L’événement a attiré l’attention de nombreux professionnels de la santé, soulignant à quel point une approche multidisciplinaire est cruciale et intégrée dans la gestion de l’AVC cérébral, une pathologie qui représente toujours l’une des principales causes de décès et d’invalidité dans notre pays.
« Nous travaillons tous les jours pour améliorer la gestion des tactus en Sardaigne.
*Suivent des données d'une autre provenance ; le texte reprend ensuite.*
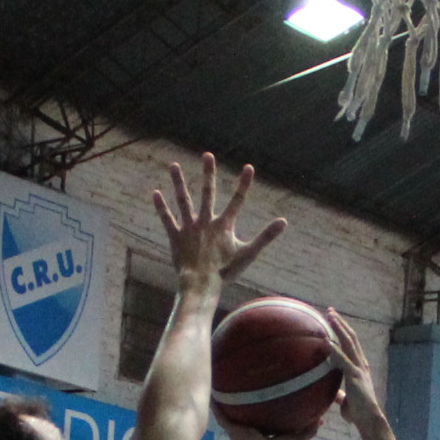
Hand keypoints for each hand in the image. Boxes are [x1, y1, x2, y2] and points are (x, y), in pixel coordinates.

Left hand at [154, 154, 285, 290]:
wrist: (201, 284)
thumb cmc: (226, 272)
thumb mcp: (249, 254)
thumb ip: (266, 236)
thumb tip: (284, 222)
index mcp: (224, 225)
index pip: (237, 200)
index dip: (244, 184)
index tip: (248, 167)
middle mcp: (205, 222)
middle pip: (207, 193)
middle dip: (208, 173)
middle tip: (207, 155)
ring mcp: (189, 228)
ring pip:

L’AVC est un temps d’employé et est une urgence médicale qui nécessite une hospitalisation immédiate car c’est l’une des principales causes d’invalidité, de démence et de mortalité – Alessandra Sanna, directrice scientifique de la conférence et directrice de l’unité de l’AVC de l’unité de l’AVC du Sassari a déclaré –. Cette réunion avait pour objectif principal de mettre les différents chiffres sur le net qui traitent des accidents vasculaires cérébraux et, en particulier, de souligner un lien entre l’hôpital et le territoire. Pour un AVC, il est important qu’il existe une forte collaboration, dès que le patient arrive à l’hôpital, parmi les divers opérateurs qui traitent d’une urgence d’urgence, du médecin des urgences, du médecin de l’unité d’AVC, du radiologue, du radiologue interventionniste, de l’anesthésiologiste, puis, pendant l’hospitalisation, du physitriste, du physiothérapeute et une fois que le patient est déchargé, une prise de physiatrie territoriale.